_Work request_
List every line of the rows below that contains the string "Royan", copying each one in full.

_Record excerpts_
• • •

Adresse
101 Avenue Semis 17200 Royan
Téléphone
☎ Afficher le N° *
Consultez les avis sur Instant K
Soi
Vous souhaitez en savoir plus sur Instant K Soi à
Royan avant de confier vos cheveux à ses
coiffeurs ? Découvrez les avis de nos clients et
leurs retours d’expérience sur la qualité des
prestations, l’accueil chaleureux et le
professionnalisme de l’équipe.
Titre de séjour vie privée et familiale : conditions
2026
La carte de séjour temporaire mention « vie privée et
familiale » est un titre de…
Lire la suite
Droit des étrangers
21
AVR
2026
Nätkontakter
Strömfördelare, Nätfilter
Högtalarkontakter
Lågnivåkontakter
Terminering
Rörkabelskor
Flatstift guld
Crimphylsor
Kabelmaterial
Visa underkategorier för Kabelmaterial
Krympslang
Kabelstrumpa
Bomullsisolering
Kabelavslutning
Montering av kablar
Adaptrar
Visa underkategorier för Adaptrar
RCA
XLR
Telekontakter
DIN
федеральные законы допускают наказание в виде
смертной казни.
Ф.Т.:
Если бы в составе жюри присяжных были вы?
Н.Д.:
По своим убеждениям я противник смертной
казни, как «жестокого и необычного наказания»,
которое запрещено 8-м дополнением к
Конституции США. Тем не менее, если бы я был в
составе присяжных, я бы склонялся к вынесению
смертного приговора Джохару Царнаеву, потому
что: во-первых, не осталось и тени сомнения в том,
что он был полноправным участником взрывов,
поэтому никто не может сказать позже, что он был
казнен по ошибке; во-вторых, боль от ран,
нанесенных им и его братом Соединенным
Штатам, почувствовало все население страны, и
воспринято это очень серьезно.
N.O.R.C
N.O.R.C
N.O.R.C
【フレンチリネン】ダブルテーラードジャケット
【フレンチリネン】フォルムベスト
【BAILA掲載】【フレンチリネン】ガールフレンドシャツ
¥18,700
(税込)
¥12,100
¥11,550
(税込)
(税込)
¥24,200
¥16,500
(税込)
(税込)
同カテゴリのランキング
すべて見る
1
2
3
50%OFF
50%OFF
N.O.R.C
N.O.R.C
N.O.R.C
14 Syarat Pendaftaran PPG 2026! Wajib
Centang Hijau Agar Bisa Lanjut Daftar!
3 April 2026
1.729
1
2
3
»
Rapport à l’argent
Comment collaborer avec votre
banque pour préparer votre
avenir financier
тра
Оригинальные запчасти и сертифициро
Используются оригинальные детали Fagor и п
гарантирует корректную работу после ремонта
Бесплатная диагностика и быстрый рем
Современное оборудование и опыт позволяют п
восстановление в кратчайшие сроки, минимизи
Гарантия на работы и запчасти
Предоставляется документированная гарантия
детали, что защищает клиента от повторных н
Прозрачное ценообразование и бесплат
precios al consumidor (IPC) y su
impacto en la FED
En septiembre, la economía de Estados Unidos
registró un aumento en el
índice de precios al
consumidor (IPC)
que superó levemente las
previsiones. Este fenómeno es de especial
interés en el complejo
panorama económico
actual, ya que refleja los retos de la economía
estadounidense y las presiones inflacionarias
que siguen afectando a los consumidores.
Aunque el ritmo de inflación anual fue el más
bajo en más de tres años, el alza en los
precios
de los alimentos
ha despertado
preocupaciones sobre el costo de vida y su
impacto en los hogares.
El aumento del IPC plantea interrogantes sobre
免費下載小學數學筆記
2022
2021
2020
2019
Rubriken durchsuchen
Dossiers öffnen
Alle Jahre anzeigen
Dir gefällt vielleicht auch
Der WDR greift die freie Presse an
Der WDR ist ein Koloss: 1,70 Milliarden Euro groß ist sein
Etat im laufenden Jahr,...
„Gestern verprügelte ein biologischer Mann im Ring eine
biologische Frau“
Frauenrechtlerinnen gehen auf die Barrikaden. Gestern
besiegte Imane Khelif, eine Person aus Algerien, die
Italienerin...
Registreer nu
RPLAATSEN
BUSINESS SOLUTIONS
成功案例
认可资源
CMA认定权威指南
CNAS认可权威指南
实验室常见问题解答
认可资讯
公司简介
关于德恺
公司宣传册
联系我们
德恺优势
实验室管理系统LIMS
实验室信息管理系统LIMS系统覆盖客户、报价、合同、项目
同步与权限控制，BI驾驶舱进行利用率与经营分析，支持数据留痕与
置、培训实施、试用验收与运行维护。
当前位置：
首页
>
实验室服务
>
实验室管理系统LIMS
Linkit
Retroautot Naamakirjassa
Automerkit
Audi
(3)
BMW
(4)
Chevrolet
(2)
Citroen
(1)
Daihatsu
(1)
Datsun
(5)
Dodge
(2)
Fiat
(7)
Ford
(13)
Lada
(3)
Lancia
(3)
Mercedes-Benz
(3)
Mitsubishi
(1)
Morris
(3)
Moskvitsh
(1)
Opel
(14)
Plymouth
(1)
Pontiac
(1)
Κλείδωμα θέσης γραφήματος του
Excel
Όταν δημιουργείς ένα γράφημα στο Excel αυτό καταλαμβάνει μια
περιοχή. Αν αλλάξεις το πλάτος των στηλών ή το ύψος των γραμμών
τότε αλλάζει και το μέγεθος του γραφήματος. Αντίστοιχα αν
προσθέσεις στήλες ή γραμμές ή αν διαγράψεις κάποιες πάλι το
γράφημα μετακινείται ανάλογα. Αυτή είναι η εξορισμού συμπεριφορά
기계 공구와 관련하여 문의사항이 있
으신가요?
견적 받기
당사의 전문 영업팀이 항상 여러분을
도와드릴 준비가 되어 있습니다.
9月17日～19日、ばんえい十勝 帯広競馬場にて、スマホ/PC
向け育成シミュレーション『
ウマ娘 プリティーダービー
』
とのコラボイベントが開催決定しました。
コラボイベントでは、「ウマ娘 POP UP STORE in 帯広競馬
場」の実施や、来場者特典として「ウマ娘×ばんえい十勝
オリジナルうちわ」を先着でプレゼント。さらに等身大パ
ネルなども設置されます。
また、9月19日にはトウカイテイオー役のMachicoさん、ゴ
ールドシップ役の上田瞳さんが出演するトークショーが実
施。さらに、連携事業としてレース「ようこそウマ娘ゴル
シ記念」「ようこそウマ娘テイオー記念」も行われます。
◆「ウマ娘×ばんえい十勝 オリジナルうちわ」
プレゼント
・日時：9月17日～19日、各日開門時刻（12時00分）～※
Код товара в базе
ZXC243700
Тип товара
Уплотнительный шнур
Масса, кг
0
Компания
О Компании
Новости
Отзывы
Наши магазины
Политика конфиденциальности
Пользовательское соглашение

• • •

_Solution for this exercise_
101 Avenue Semis 17200 Royan
Royan avant de confier vos cheveux à ses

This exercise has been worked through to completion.